František Valošek (jumping on the right) in the first half of the 1960s at Ostrava's Bazaly stadium in a match against Dukla Prague
František Valošek (jumping on the right) in the first half of the 1960s at Ostrava's Bazaly stadium in a match against Dukla Prague
photo: witness archive

František Valošek was born on July 12, 1937, in Frýdek, North Moravia. His father, František, owned a forge, and his mother worked at the Beskyd Hotel. At the end of the Second World War, he participated in the funeral of the victims of the battles with the Germans in Frýdek, among whom were two football players. He knew them from the playground where he had been going since childhood. As a young junior, he played for Frýdek. After finishing elementary school in 1952, he began learning to become a boatman in Děčín, where he played football for the youth team. After two years, he boarded a tugboat, and for almost four years, he sailed mainly on the Elbe river and the canals in East Germany. He reached the seaports of Hamburg or Szczecin. In time, he served as the second helmsman. In 1957, the officials of Slezan Frýdek-Místek came to tell him to return home and strengthen the club after its promotion to the division, the third-highest competition in Czechoslovakia. Before long, he joined the military in Dukla Olomouc, with which he advanced to the second league.
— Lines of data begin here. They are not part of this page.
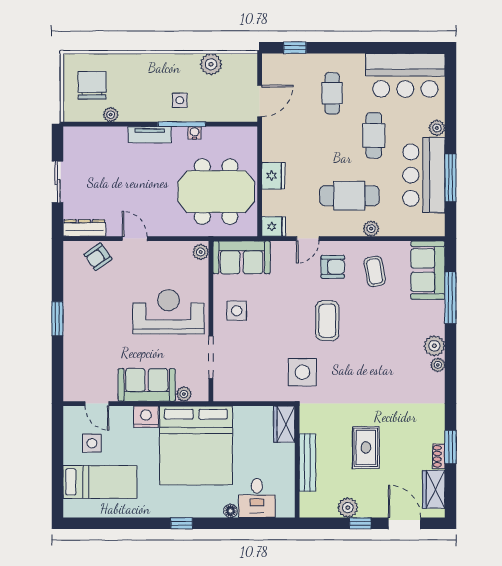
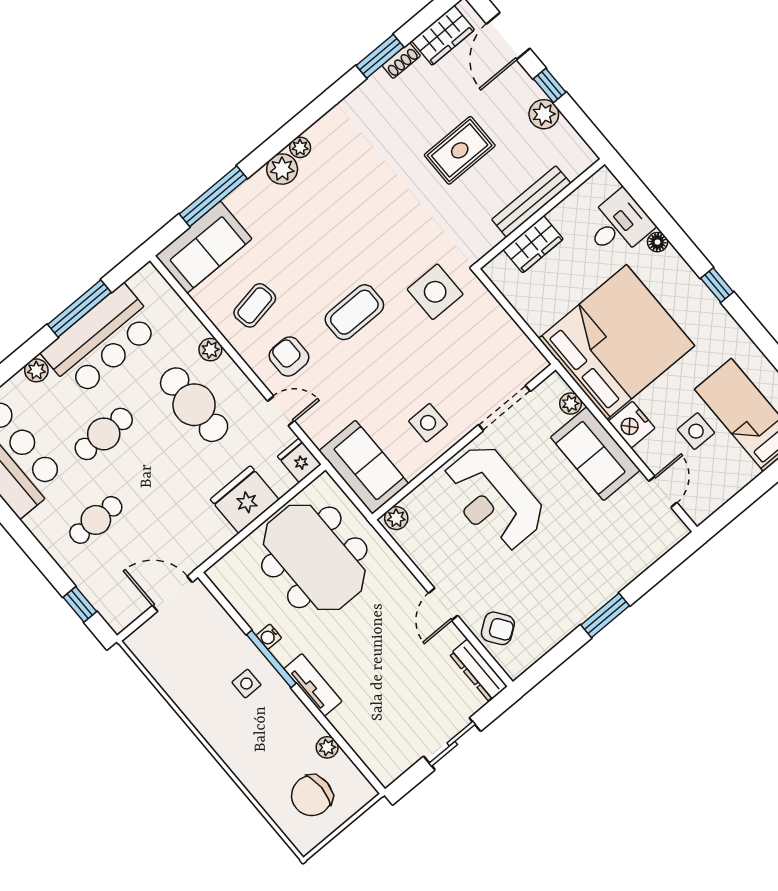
plant: (211, 64) -> (177, 682), removed
fridge: (273, 176) -> (245, 500), width x1.36, depth x1.34
wardrobe: (284, 424) -> (533, 244), moved
side table: (92, 443) -> (696, 431), moved

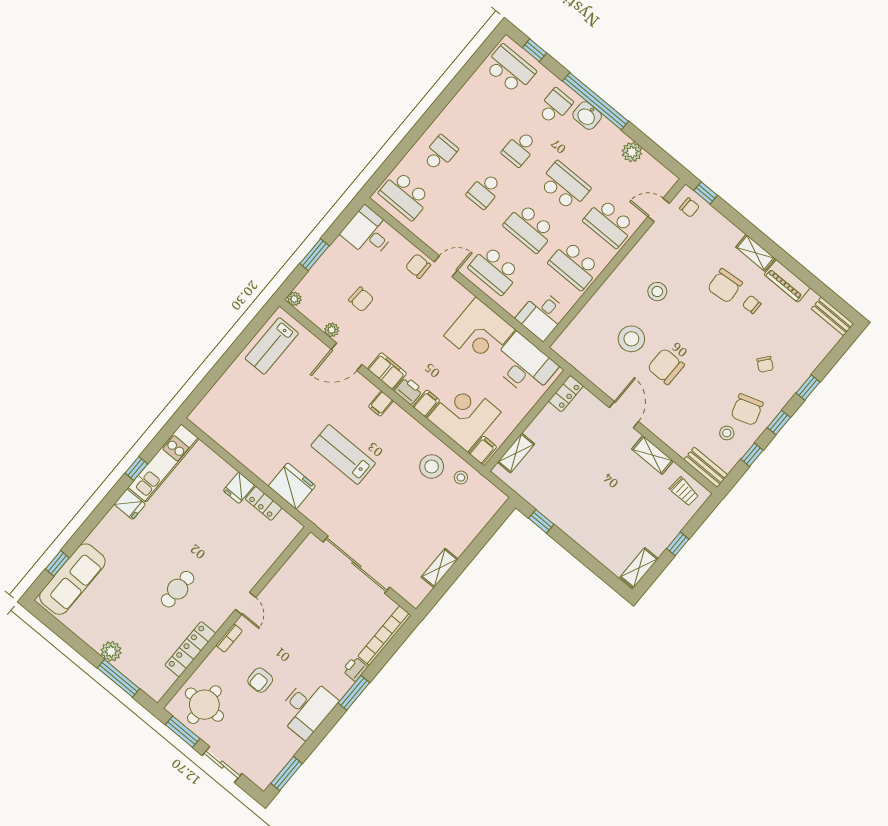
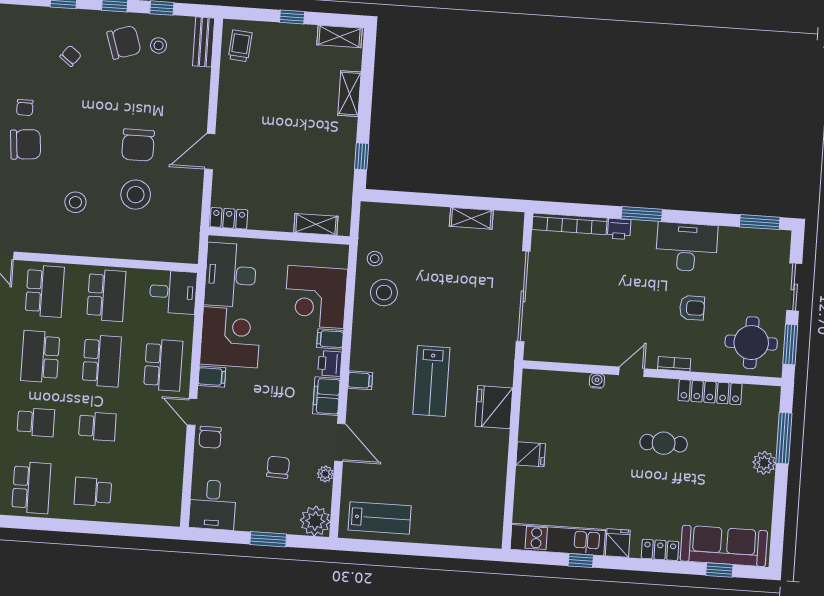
school desk: (405, 195) -> (31, 488), moved
plant: (294, 299) -> (315, 521), width x1.88, depth x1.88
filing cabinet: (483, 450) -> (212, 377), moved, turned 180
shelving: (652, 455) -> (349, 94), moved
locker: (264, 503) -> (660, 550), moved, turned -90
water cooler: (257, 574) -> (597, 381), added

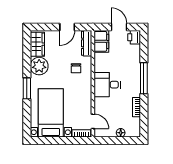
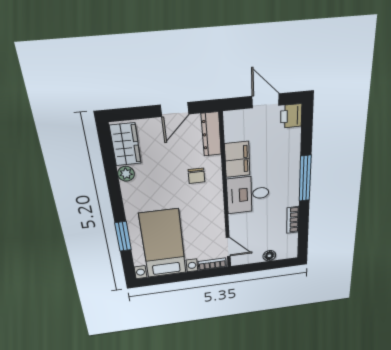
filing cabinet: (101, 41) -> (237, 159), moved
plant: (39, 66) -> (126, 174), width x0.53, depth x0.53
window: (27, 88) -> (123, 236), moved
After retiring to civilian life, he was recruited by Baník Ostrava in 1960, where he played as a winger for six years. He initially worked as a surveyor in the Ostrava-Karvinná mines in parallel with football. The best place in the league he achieved with Baník was third place. He made it to the national team. Coach Rudolf Vytlačil also selected him for the Olympic team, with which he won a silver medal at the Summer Olympic Games in Tokyo in 1964. He quit playing in Baník in 1966 and transferred to the second division Nová huť Ostrava. He ended his career in the district championship at the age of 40. For fifteen years, he coached youth in Baník Ostrava. He retired in 1992 but continued to work in the maintenance of the Baník Ostrava football complex, which was called Jeremenko. In 2022, he lived in Ostrava-Poruba and had a son and a daughter. His grandson Vojtěch Hadaščok won the title of national champion in football in 2012 with Slovan Liberec.